(Transcribed page text)
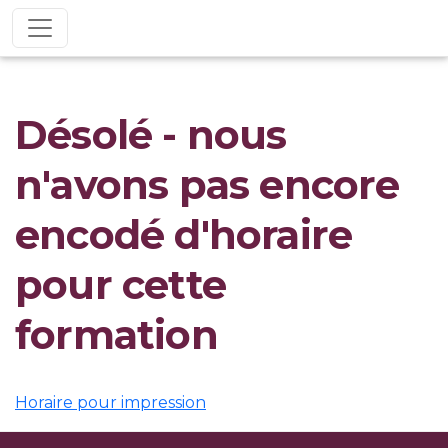
Désolé - nous
n'avons pas encore
encodé d'horaire
pour cette
formation
Horaire pour impression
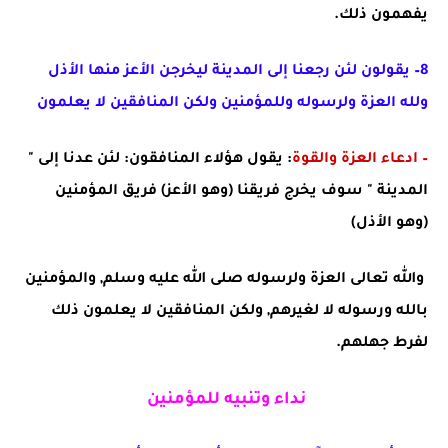
يفهمون ذلك.
8– يقولون لئن رجعنا إلى المدينة ليخرجن الأعز منها الأذل
ولله العزة ولرسوله وللمؤمنين ولكن المنافقين لا يعلمون
– ادعاء العزة والقوة
: يقول هؤلاء المنافقون: لئن عدنا إلى "
المدينة " سوف يخرج فريقنا (وهو الأعز) فريق المؤمنين
(وهو الأذل)
والله تعالى العزة ولرسوله صلى الله عليه وسلم, والمؤمنين
بالله ورسوله لا لغيرهم, ولكن المنافقين لا يعلمون ذلك
لفرط جهلهم.
نداء وتنبيه للمؤمنين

Activity -> Output every line of text from the items above word for word, leaving out the pictures.

Result ->
Désolé - nous
n'avons pas encore
encodé d'horaire
pour cette
formation
Horaire pour impression
يفهمون ذلك.
8– يقولون لئن رجعنا إلى المدينة ليخرجن الأعز منها الأذل
ولله العزة ولرسوله وللمؤمنين ولكن المنافقين لا يعلمون
– ادعاء العزة والقوة
: يقول هؤلاء المنافقون: لئن عدنا إلى "
المدينة " سوف يخرج فريقنا (وهو الأعز) فريق المؤمنين
(وهو الأذل)
والله تعالى العزة ولرسوله صلى الله عليه وسلم, والمؤمنين
بالله ورسوله لا لغيرهم, ولكن المنافقين لا يعلمون ذلك
لفرط جهلهم.
نداء وتنبيه للمؤمنين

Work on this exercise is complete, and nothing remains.